Some fossil fuel companies are failing in their legal duty to address climate risk in their reporting, a group of non-profit organisations working in the financial and regulatory sphere said today.

ClientEarth, The Carbon Tracker Initiative, CDP and the Climate Disclosure Standards Board (CDSB) are calling on the Financial Reporting Council (FRC) to ensure companies in the oil, gas and coal sectors are complying with the rules in their reporting.

David Cooke, of ClientEarth, said: “It’s essential that this information is disclosed to investors so they can make informed decisions about the companies they invest in.
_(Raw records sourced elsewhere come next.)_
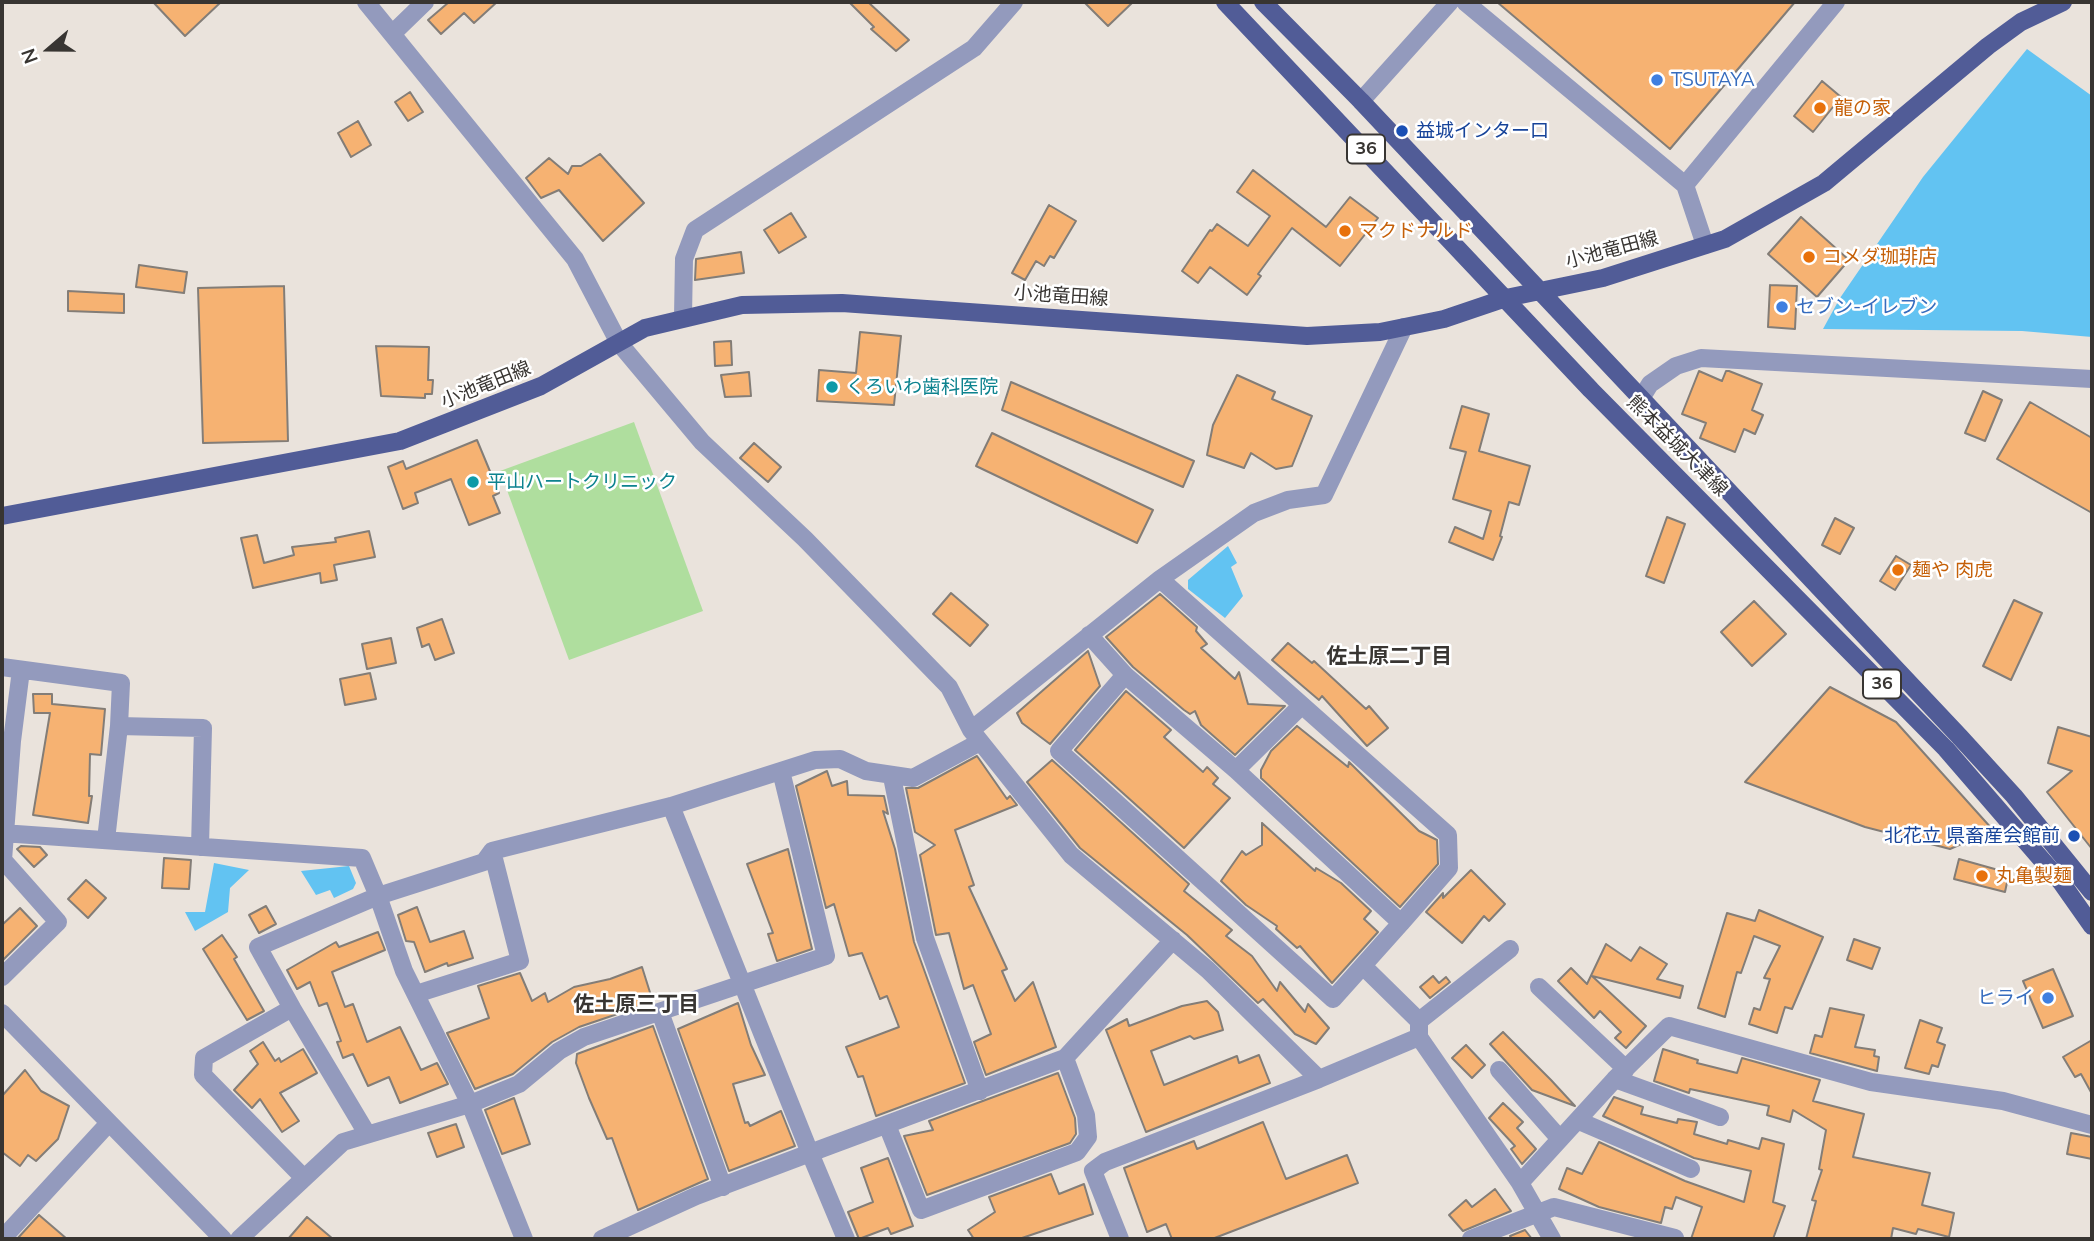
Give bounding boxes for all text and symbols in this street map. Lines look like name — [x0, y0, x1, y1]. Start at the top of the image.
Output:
north arrow — [14, 14, 84, 84]
text: N — [16, 45, 43, 67]
place label: TSUTAYA — [1671, 69, 1755, 91]
marker: TSUTAYA — [1649, 72, 1665, 88]
place label: 龍の家 — [1834, 97, 1891, 119]
marker: 龍の家 — [1812, 100, 1828, 116]
place label: 益城インター口 — [1416, 120, 1549, 142]
marker: 益城インター口 — [1394, 123, 1410, 139]
road number: 36 — [1347, 134, 1385, 164]
place label: マクドナルド — [1359, 220, 1473, 242]
marker: マクドナルド — [1337, 223, 1353, 239]
street label: 小池竜田線 — [1563, 227, 1661, 273]
place label: コメダ珈琲店 — [1823, 246, 1937, 268]
marker: コメダ珈琲店 — [1801, 249, 1817, 265]
street label: 小池竜田線 — [1013, 281, 1109, 311]
place label: セブン-イレブン — [1796, 296, 1937, 318]
marker: セブン-イレブン — [1774, 299, 1790, 315]
street label: 小池竜田線 — [438, 357, 534, 413]
place label: くろいわ歯科医院 — [846, 376, 998, 398]
marker: くろいわ歯科医院 — [824, 379, 840, 395]
street label: 熊本益城大津線 — [1622, 391, 1732, 501]
place label: 平山ハートクリニック — [487, 471, 677, 493]
marker: 平山ハートクリニック — [465, 474, 481, 490]
place label: 麺や 肉虎 — [1912, 559, 1993, 581]
marker: 麺や 肉虎 — [1890, 562, 1906, 578]
district label: 佐土原二丁目 — [1326, 644, 1452, 670]
road number: 36 — [1863, 670, 1901, 698]
place label: 北花立 県畜産会館前 — [1884, 825, 2060, 847]
marker: 北花立 県畜産会館前 — [2066, 828, 2082, 844]
place label: 丸亀製麺 — [1996, 865, 2072, 887]
marker: 丸亀製麺 — [1974, 868, 1990, 884]
place label: ヒライ — [1977, 987, 2034, 1009]
marker: ヒライ — [2040, 990, 2056, 1006]
district label: 佐土原三丁目 — [573, 992, 699, 1018]

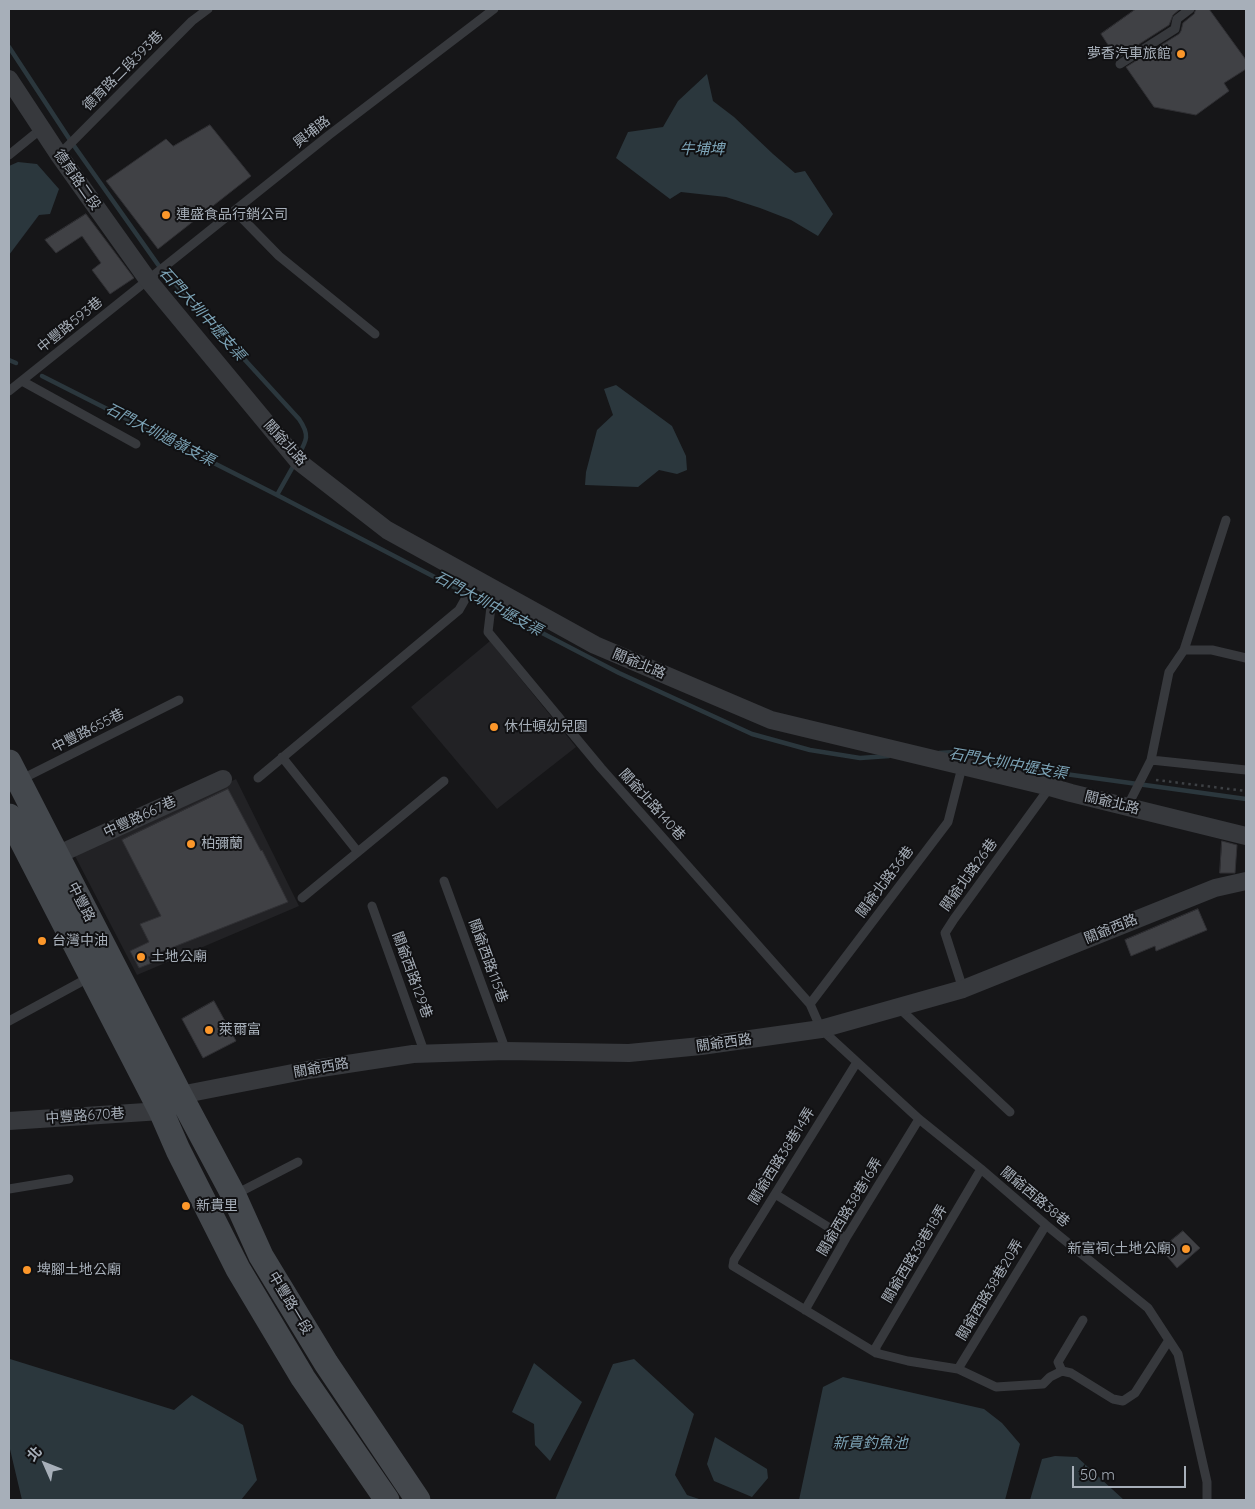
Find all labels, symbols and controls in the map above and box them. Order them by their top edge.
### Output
street label: 德育路二段393巷 [79,27,167,115]
place label: 夢香汽車旅館 [1087,46,1171,62]
marker: 夢香汽車旅館 [1175,48,1187,60]
street label: 興埔路 [290,112,334,152]
water label: 牛埔埤 [680,140,724,158]
street label: 德育路二段 [50,147,104,213]
place label: 連盛食品行銷公司 [176,207,288,223]
marker: 連盛食品行銷公司 [160,209,172,221]
water label: 石門大圳中壢支渠 [155,263,249,365]
street label: 中豐路593巷 [34,294,106,356]
water label: 石門大圳過嶺支渠 [102,400,218,470]
street label: 關爺北路 [260,417,310,469]
water label: 石門大圳中壢支渠 [431,568,545,640]
street label: 關爺北路 [610,645,668,683]
street label: 中豐路655巷 [49,706,127,756]
place label: 休仕頓幼兒園 [504,719,588,735]
marker: 休仕頓幼兒園 [488,721,500,733]
water label: 石門大圳中壢支渠 [947,745,1069,783]
street label: 關爺北路140巷 [615,766,689,844]
street label: 關爺北路 [1083,788,1141,818]
street label: 中豐路667巷 [101,793,179,841]
place label: 柏彌蘭 [201,836,243,852]
street label: 關爺北路26巷 [937,836,1001,914]
marker: 柏彌蘭 [185,838,197,850]
street label: 關爺北路36巷 [853,843,917,921]
street label: 中豐路 [64,879,98,925]
street label: 關爺西路 [1082,911,1140,947]
street label: 關爺西路115巷 [465,917,511,1005]
street label: 關爺西路129巷 [389,929,435,1021]
place label: 台灣中油 [52,933,108,949]
marker: 台灣中油 [36,935,48,947]
place label: 土地公廟 [151,949,207,965]
marker: 土地公廟 [135,951,147,963]
place label: 萊爾富 [219,1022,261,1038]
marker: 萊爾富 [203,1024,215,1036]
street label: 關爺西路 [695,1031,753,1055]
street label: 關爺西路 [292,1055,350,1081]
street label: 關爺西路38巷14弄 [745,1104,819,1208]
street label: 中豐路670巷 [45,1105,125,1127]
street label: 關爺西路38巷16弄 [814,1155,886,1259]
street label: 關爺西路38巷 [997,1163,1073,1231]
place label: 新貴里 [196,1198,238,1214]
marker: 新貴里 [180,1200,192,1212]
street label: 關爺西路38巷18弄 [879,1202,951,1306]
street label: 關爺西路38巷20弄 [953,1236,1027,1344]
place label: 新富祠(土地公廟) [1068,1241,1176,1257]
marker: 新富祠(土地公廟) [1180,1243,1192,1255]
place label: 埤腳土地公廟 [37,1262,121,1278]
marker: 埤腳土地公廟 [21,1264,33,1276]
street label: 中豐路一段 [265,1269,315,1337]
water label: 新貴釣魚池 [833,1434,907,1452]
north arrow [20,1439,70,1489]
text: 北 [23,1442,46,1465]
scale bar [1075,1456,1189,1488]
text: 50 m [1080,1465,1115,1484]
Without this information, investors are flying blind.”

Mark Campanale, founder and executive director of Carbon Tracker said:  “The lack of consideration and disclosure of climate risk by fossil fuel companies is staggering; they are continuing to behave as if climate targets will not impact their business models.  This clearly isn’t the case and today it is a matter that is material for shareholders. Fuller guidance by regulators on what ought to be disclosed is the first place for the FRC to start.”

In a letter to the FRC, the NGOs make clear that the climate risks facing fossil fuel companies are considerable and material. 

The direction of travel of legislation and policy and the growth in the increasingly competitive low carbon sector need to be factored into current investment decisions, as they are likely to impact cash flow and economic returns on existing projects. 

Legislation requires UK incorporated businesses to produce a strategic report, which for fossil fuel companies should contain information on how they are dealing with climate risk. 

It is clear that many fossil fuel companies are not satisfying mandatory reporting requirements.

“There are financial risks from climate change for companies across all sectors of the economy, with fossil fuel companies particularly exposed as countries increase ambitions to reduce carbon-intensive energy demand,” says Paul Simpson, chief executive officer at CDP. “Access to high quality information is essential for the management of these risks.”  

Jane Stevensen, Managing Director of CDSB said: “As the UK's independent regulator responsible for setting the framework of codes and standards for the accounting community, we urge the FRC to exercise its functions to ensure that fossil fuel companies satisfy the levels of disclosure required by law in order to fully inform stakeholders and protect investors from carbon asset stranding risks.”